Do I Need to Calibrate My Sensor Before Using?

This is a question I hear a lot, and I'll try to answer it generally, without focusing on any specific sensor brand.

Sensor manufacturers often offer calibration services, sometimes at a significant cost. Their sensors might even come pre-calibrated. You'll often hear (and read, even from people like me) that sensor calibration is essential! The idea is that calibration, or recalibration, improves accuracy.

So, let's explore what sensor calibration is and when you can (and can't) skip it.

First, some definitions to ensure we're all on the same page, especially in the context of agricultural sensing:

1. Sensor: In agriculture, this is often a device that measures a key environmental parameter like soil moisture (e.g., a capacitance sensor) or canopy temperature (e.g., an infrared thermal sensor) and converts it into an electrical output (analog voltage or current).

   
   

1. Analog-to-Digital Conversion: Most modern data loggers and controllers used in agriculture convert the sensor's analog output into digital raw values. Some sensors have built-in A-to-D converters, directly providing a digital raw output. These digital numbers are unitless. While they fluctuate with changes in the measured parameter, their values might not be immediately meaningful. For example, a soil moisture sensor might output a raw value of 16,000 for a certain soil water content, or a thermal sensor might give a raw reading of 2500.

1. Calibration: Sensor calibration is the process of establishing a reliable relationship between the sensor's raw output (digital values) and the actual, physically meaningful measurements of the target parameter (e.g., volumetric soil water content in %, or canopy temperature in °C). This usually involves developing a mathematical equation (or model) that describes this relationship. We use this equation to automatically convert the sensor's raw readings into values with units. This relationship can be as simple as a linear equation or as complex as a machine learning model. For example, you might calibrate a soil moisture sensor by comparing its raw output to gravimetric measurements of soil moisture content.

   
   

2. Accuracy: Sensor accuracy reflects how closely a sensor's measurement aligns with the true value. It describes the error or deviation between the sensor's reading and the real value. For example, a highly accurate soil moisture sensor will provide a reading very close to the actual soil water content.

   
   

3. Precision: Sensor precision, also known as repeatability, measures how consistently a sensor produces the same reading for the same input. A precise sensor will give nearly identical readings every time it measures the same value, though those readings might not be perfectly accurate. Imagine a thermal sensor that gives very consistent readings of canopy temperature, but those readings are consistently a few degrees higher than the actual temperature.

   
   

4. Resolution: Sensor resolution is the smallest change in a measured quantity that a sensor can detect and distinguish. It defines the level of detail the sensor can measure. A soil moisture sensor with a high resolution can detect even small changes in soil water content, which can be important for fine-tuning irrigation schedules. A thermal sensor with high resolution can detect subtle temperature differences across a canopy, potentially revealing stress areas.

   
   

Now, the million-dollar question: Do you need to calibrate your sensor?

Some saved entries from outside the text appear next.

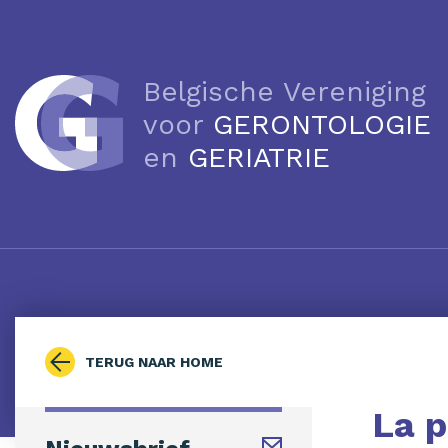
Belgische Vereniging
voor
GERONTOLOGIE
en
GERIATRIE
TERUG NAAR HOME
La p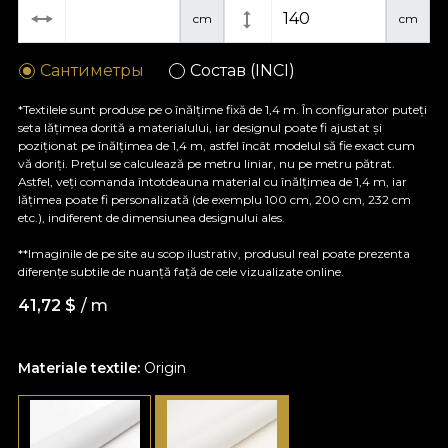
cm
cm
Сантиметры
Состав (INCI)
*Textilele sunt produse pe o înălțime fixă de 1,4 m. În configurator puteți
seta lățimea dorită a materialului, iar designul poate fi ajustat și
poziționat pe înălțimea de 1,4 m, astfel încât modelul să fie exact cum
vă doriți. Prețul se calculează pe metru liniar, nu pe metru pătrat.
Astfel, veți comanda întotdeauna material cu înălțimea de 1,4 m, iar
lățimea poate fi personalizată (de exemplu 100 cm, 200 cm, 232 cm
etc.), indiferent de dimensiunea designului ales.
**Imaginile de pe site au scop ilustrativ, produsul real poate prezenta
diferențe subtile de nuanță față de cele vizualizate online.
41,72
$
/ m
Materiale textile:
Origin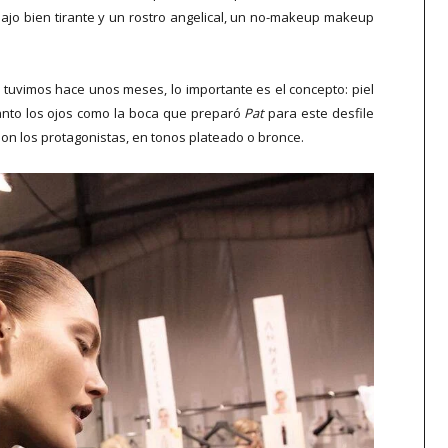
bajo bien tirante y un rostro angelical, un no-makeup makeup
 tuvimos hace unos meses, lo importante es el concepto: piel
Tanto los ojos como la boca que preparó
Pat
para este desfile
son los protagonistas, en tonos plateado o bronce.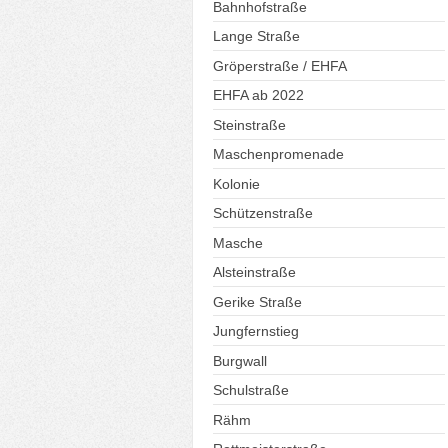
Bahnhofstraße
Lange Straße
Gröperstraße / EHFA
EHFA ab 2022
Steinstraße
Maschenpromenade
Kolonie
Schützenstraße
Masche
Alsteinstraße
Gerike Straße
Jungfernstieg
Burgwall
Schulstraße
Rähm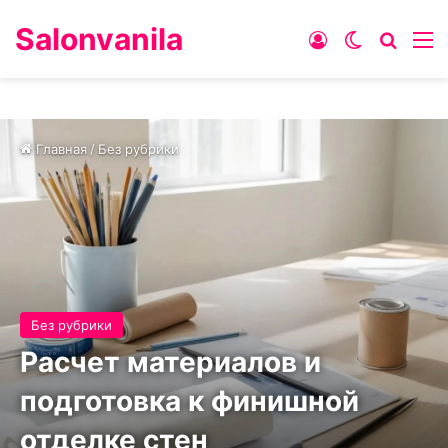
Salonvanila
Войти
Switch ski
Искат
М
Главная
/
Без рубрики
Без рубрики
Расчет материалов и
подготовка к финишной
отделке стен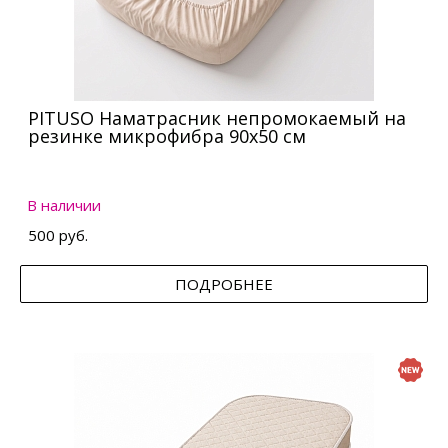
PITUSO Наматрасник непромокаемый на
резинке микрофибра 90х50 см
В наличии
500 руб.
ПОДРОБНЕЕ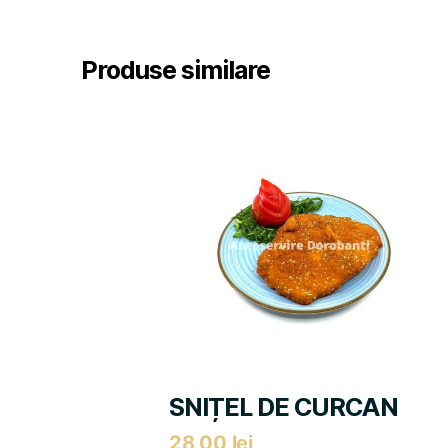
Produse similare
SNIȚEL DE CURCAN
28,00
lei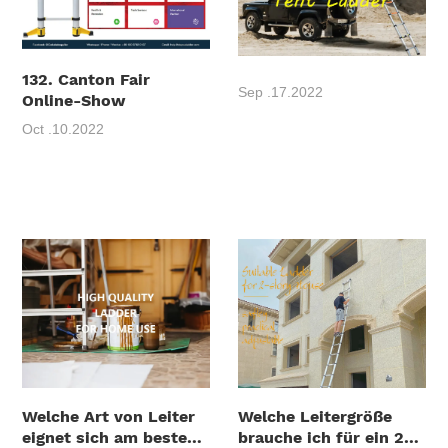
132. Canton Fair
Sep .17.2022
Online-Show
Oct .10.2022
Welche Art von Leiter
Welche Leitergröße
eignet sich am besten
brauche ich für ein 2-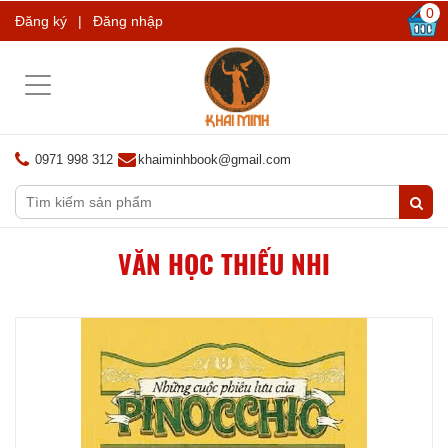
0
Đăng ký
|
Đăng nhập
Toggle
navigation
0971 998 312
khaiminhbook@gmail.com
VĂN HỌC THIẾU NHI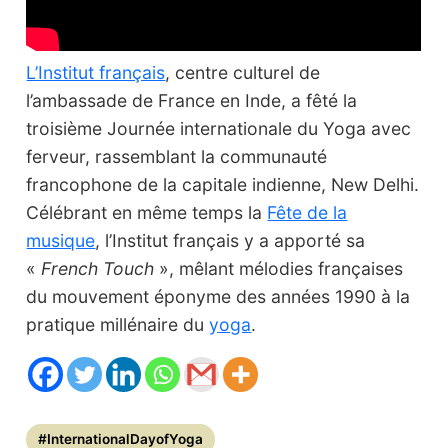
L’Institut français
, centre culturel de
l’ambassade de France en Inde, a fêté la
troisième Journée internationale du Yoga avec
ferveur, rassemblant la communauté
francophone de la capitale indienne, New Delhi.
Célébrant en même temps la
Fête de la
musique
, l’Institut français y a apporté sa
«
French Touch
», mêlant mélodies françaises
du mouvement éponyme des années 1990 à la
pratique millénaire du
yoga
.
#InternationalDayofYoga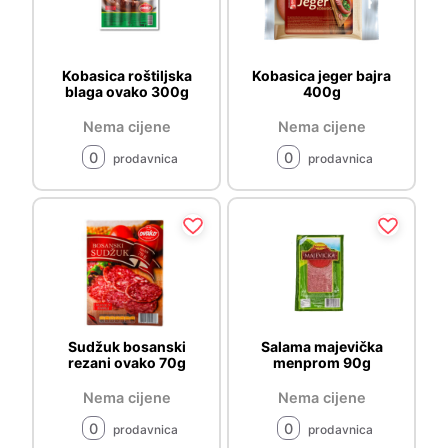
Kobasica roštiljska
Kobasica jeger bajra
blaga ovako 300g
400g
Nema cijene
Nema cijene
0
0
prodavnica
prodavnica
Sudžuk bosanski
Salama majevička
rezani ovako 70g
menprom 90g
Nema cijene
Nema cijene
0
0
prodavnica
prodavnica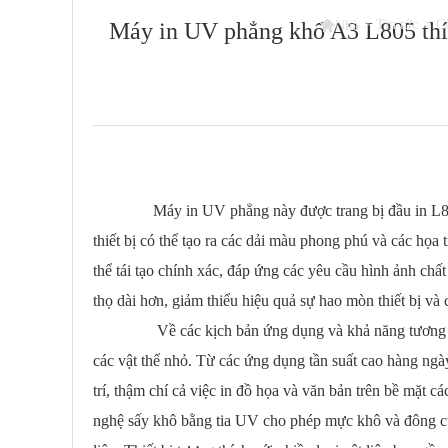

>
Tin tức
>
C
Máy in UV phẳng khổ A3 L805 thích 
Nhà
Máy in UV phẳng này được trang bị đầu in L805 cổ đ
thiết bị có thể tạo ra các dải màu phong phú và các họa 
thể tái tạo chính xác, đáp ứng các yêu cầu hình ảnh chấ
thọ dài hơn, giảm thiểu hiệu quả sự hao mòn thiết bị và 
Về các kịch bản ứng dụng và khả năng tương thích vật 
các vật thể nhỏ. Từ các ứng dụng tần suất cao hàng ngày
trí, thậm chí cả việc in đồ họa và văn bản trên bề mặt 
nghệ sấy khô bằng tia UV cho phép mực khô và đông cứ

Imagine you've bought a $10 capacitive soil moisture sensor online. You're excited to try it. You connect it to your Arduino and power it up. Seeing the raw readings in the serial window, you think, "Everything's working!" and are ready to install it. But hold on! It's highly recommended to make a few more measurements. What's the sensor's resolution? Its accuracy? Is it precise? How temperature-dependent are the readings? Will the readings drift over time? Will it hold up in the soil?

With a low-quality sensor, the answers to these questions will likely be discouraging. You won't have reliable readings to begin with. If your sensor isn't reliable—meaning it doesn't score well in the criteria we've discussed (precision, accuracy, resolution, temperature independence, and robustness)—calibration might not be as beneficial. You can't easily turn unreliable sensor output into reliable readings. Calibration isn't magic.

Similarly, machine learning can't magically transform bad sensor data into reliable insights. As they say: garbage in, garbage out!

However, with a high-quality sensor—a sensor that's inherently reliable (meaning it does score well in those criteria)—even without calibration or with only a basic calibration, you might be able to use it effectively.

Personally, I've used soil moisture sensors in projects for years without calibrating. I do calibrate them for research, but rarely for general crop monitoring. I can even interpret the raw outputs, but I rely on experience and focus on trends rather than absolute values. I use a specific methodology that involves establishing a baseline, monitoring relative changes, and correlating sensor readings with observed plant responses, as explained in this post.

You can even use uncalibrated thermal sensors or cameras for crop monitoring—if and only if they are reliable. Because canopy temperature-based approaches for crop monitoring often focus on changes in temperature, not absolute values, you might get away without calibration. However, this requires a robust methodology and isn't as simple as using an uncalibrated soil moisture sensor. The influence of environmental factors (air temperature, humidity, solar radiation) on thermal readings necessitates careful interpretation. We can discuss this in more detail another time.